Taylor Swift Data Exploration Project, Take 3

I created a pdf of all the lyrics from Taylor Swift’s Red (Taylor’s Version) album, including all of the From the Vault bonus songs.

The following were stripped out:

All vocalizations that are not words
All notes identifying the singer (for collaborations)
All song part labels (e.g., “verse” or “outro”)

First, I’ll load in the necessary libraries.

library(tidyverse)
library(quanteda)
library(quanteda.textplots)
library(readtext)

# Get the data directory from readtext
DATA_DIR <- system.file("extdata/", package = "readtext")

Next, I’ll read in the pdf.

## Read in lyrics pdf files
tswift <- readtext::readtext("~/DACCS R/Text as Data/TS Data/Red_stripped_down.pdf")

#create corpus
corpus_red <- corpus(tswift)

Now I will attempt to create a wordcloud:

dfm_inaug <- corpus_subset(corpus_red) %>% 
    dfm(remove = stopwords('english'), remove_punct = TRUE) %>%
    dfm_trim(min_termfreq = 10, verbose = FALSE)
set.seed(100)
textplot_wordcloud(dfm_inaug)

Trying a different way of doing this:

I’m going to follow a tutorial I found on-line].

#Load required packages
library(wordcloud)
library(wordcloud2)
library(RColorBrewer)
library(tm)
library(tidyverse)
library(pdftools)

Using pdftools, read in the pdf again and create corpus.

#read in pdf
red_pdf <- pdf_text("/Users/lissie/DACCS R/Text as Data/TS Data/Red_stripped_down.pdf")

#create corpus
corpus_red2 <- Corpus(VectorSource(red_pdf))

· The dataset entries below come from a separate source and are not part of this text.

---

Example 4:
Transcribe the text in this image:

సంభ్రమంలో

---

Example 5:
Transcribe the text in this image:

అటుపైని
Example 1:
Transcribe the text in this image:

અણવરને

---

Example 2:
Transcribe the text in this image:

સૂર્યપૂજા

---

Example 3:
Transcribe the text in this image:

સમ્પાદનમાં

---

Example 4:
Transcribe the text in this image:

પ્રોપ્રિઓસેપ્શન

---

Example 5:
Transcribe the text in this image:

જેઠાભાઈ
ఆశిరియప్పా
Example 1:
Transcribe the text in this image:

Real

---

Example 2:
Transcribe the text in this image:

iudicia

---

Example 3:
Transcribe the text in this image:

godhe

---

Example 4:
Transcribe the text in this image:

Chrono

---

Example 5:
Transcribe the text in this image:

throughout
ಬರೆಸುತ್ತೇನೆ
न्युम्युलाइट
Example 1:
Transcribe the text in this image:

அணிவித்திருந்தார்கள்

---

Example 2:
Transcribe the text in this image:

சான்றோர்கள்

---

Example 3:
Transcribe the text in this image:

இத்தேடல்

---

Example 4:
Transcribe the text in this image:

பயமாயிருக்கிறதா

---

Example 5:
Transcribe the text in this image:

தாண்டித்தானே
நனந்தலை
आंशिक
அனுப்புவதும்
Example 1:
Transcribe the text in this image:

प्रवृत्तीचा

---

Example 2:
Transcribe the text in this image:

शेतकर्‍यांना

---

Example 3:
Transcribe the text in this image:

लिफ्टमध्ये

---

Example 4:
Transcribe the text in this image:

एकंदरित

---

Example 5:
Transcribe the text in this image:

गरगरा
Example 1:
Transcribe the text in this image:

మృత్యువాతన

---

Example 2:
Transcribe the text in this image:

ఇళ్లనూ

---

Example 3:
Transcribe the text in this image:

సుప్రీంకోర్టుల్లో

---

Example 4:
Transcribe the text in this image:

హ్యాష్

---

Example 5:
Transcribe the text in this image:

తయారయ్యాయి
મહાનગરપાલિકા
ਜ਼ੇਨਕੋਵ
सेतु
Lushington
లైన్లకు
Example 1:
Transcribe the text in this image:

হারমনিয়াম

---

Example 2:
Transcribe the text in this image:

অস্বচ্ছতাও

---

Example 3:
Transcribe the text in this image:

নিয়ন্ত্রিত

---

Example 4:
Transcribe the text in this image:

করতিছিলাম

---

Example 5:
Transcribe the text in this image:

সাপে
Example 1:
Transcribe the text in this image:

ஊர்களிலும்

Next, we’ll clean the data using tm:

corpus_red2 <- corpus_red2 %>%
  tm_map(removeNumbers) %>%
  tm_map(removePunctuation) %>%
  tm_map(stripWhitespace)
corpus_red2 <- tm_map(corpus_red2, content_transformer(tolower))
corpus_red2 <- tm_map(corpus_red2, removeWords, stopwords("english"))

Create frequency matrix:

dtm <- TermDocumentMatrix(corpus_red2) 
matrix <- as.matrix(dtm) 
words <- sort(rowSums(matrix),decreasing=TRUE) 
df <- data.frame(word = names(words),freq=words)

Create word cloud:

set.seed(1234) # for reproducibility 
wordcloud(words = df$word, freq = df$freq, min.freq = 5,           max.words=200, random.order=FALSE, scale=c(3.5,0.25), rot.per=0.35,            colors=brewer.pal(8, "Dark2"))

Or a different version:

wordcloud2(data=df, size=1.6, color='random-dark')

Now I’m going to try and create a wordcloud with phrases instead of individual words:

text <- readLines("/Users/lissie/DACCS R/Text as Data/TS Data/red_lyrics.txt")

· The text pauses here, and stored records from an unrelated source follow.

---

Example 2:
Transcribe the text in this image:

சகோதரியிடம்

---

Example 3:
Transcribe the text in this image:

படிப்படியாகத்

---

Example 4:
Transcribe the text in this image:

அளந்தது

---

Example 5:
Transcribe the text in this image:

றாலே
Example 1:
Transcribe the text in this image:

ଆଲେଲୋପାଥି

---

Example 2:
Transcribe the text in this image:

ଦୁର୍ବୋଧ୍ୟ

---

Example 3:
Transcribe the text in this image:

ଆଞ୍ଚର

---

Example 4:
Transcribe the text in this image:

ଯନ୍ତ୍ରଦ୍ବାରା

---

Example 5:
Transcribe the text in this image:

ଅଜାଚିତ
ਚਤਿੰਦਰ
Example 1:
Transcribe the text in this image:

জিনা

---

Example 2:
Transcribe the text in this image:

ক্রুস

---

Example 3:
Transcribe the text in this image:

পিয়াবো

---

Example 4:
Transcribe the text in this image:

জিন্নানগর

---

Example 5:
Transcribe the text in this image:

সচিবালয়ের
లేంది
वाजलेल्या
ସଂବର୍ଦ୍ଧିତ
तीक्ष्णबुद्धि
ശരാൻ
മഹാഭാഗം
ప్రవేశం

# freq = 1 adds a columns with just 1's for every value.
my_data <- data.frame(text = text, freq = 1, stringsAsFactors = FALSE)

# aggregate the data.    
my_agr <- aggregate(freq ~ ., data = my_data, sum)

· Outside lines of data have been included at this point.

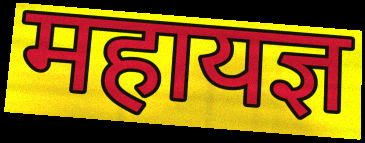
महायज्ञ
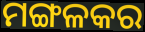
ମଙ୍ଗଳକର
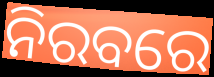
ନିରବରେ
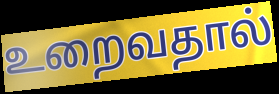
உறைவதால்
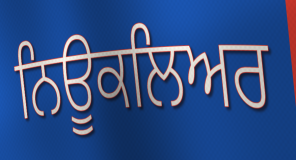
ਨਿਊਕਲਿਅਰ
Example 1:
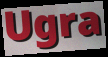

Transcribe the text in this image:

Ugra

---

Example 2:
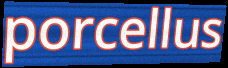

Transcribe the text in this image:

porcellus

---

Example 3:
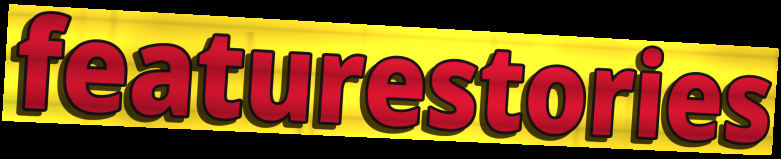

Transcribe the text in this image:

featurestories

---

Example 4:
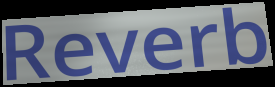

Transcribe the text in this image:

Reverb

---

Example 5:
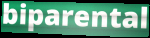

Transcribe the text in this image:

biparental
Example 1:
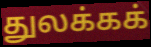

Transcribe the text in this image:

துலக்கக்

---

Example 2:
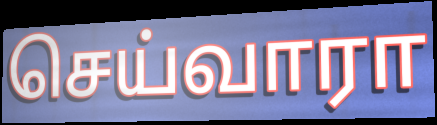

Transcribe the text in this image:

செய்வாரா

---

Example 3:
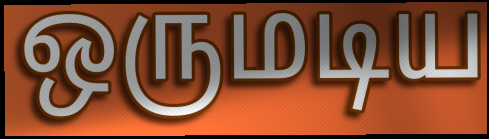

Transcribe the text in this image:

ஒருமடிய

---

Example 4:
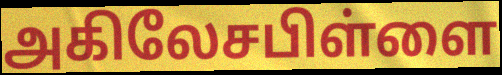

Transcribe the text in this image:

அகிலேசபிள்ளை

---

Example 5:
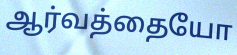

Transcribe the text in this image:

ஆர்வத்தையோ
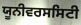
ਯੂਨੀਵਰਸਸਿਟੀ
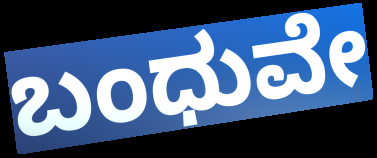
ಬಂಧುವೇ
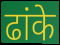
ढांके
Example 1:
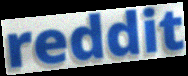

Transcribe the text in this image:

reddit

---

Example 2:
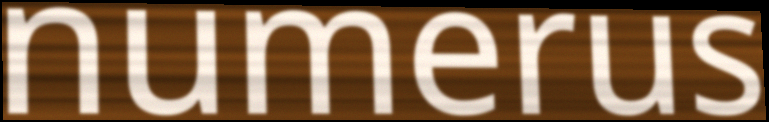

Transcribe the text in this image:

numerus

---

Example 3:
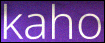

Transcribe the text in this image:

kaho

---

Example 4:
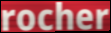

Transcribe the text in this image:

rocher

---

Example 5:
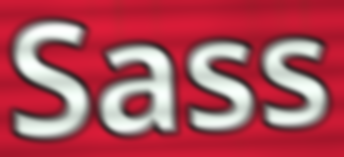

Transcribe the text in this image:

Sass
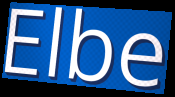
Elbe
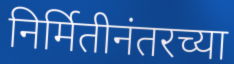
निर्मितीनंतरच्या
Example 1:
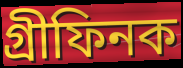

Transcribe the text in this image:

গ্ৰীফিনক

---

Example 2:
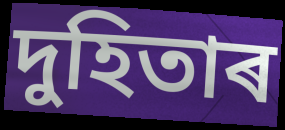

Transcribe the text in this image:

দুহিতাৰ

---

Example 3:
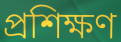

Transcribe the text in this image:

প্ৰশিক্ষণ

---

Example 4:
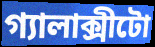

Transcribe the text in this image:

গ্যালাক্সীটো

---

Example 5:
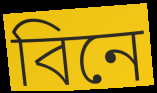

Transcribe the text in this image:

বিনে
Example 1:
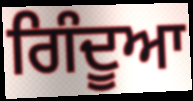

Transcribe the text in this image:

ਗਿੰਦੂਆ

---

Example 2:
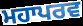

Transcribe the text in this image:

ਮਹਾਪਰਵ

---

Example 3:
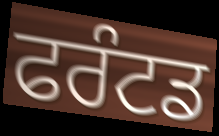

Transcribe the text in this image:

ਫਰੰਟਡ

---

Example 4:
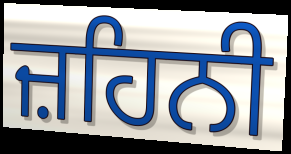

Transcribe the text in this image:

ਜ਼ਹਿਨੀ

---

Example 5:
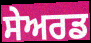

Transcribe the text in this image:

ਸੇਅਰਡ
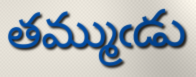
తమ్ముఁడు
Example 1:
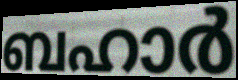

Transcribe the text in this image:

ബഹാർ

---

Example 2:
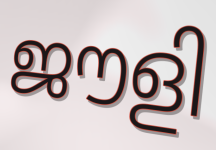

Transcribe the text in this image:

ജൗളി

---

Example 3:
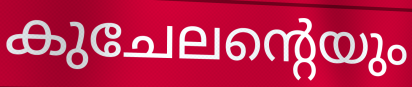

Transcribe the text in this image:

കുചേലന്റെയും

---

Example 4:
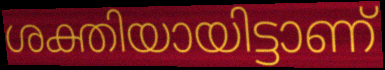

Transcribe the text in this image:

ശക്തിയായിട്ടാണ്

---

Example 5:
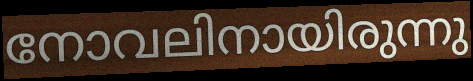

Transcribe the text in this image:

നോവലിനായിരുന്നു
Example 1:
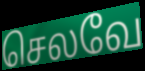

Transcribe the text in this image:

செலவே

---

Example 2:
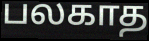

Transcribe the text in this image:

பலகாத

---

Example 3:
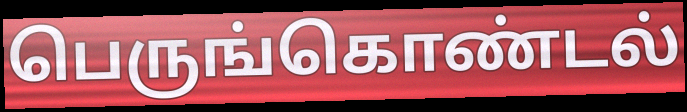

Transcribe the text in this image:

பெருங்கொண்டல்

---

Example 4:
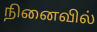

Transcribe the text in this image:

நினைவில்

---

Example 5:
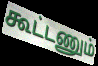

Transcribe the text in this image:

கூட்டணும்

wordcloud(words = my_agr$text, freq = my_agr$freq, min.freq = 1,
          max.words=200, random.order=FALSE, rot.per=0.35, 
          colors=brewer.pal(8, "Dark2"), scale = c(10, .5))

(Note: a large number of sentences were not able to fit but for the sake publishing, I hid the warnings)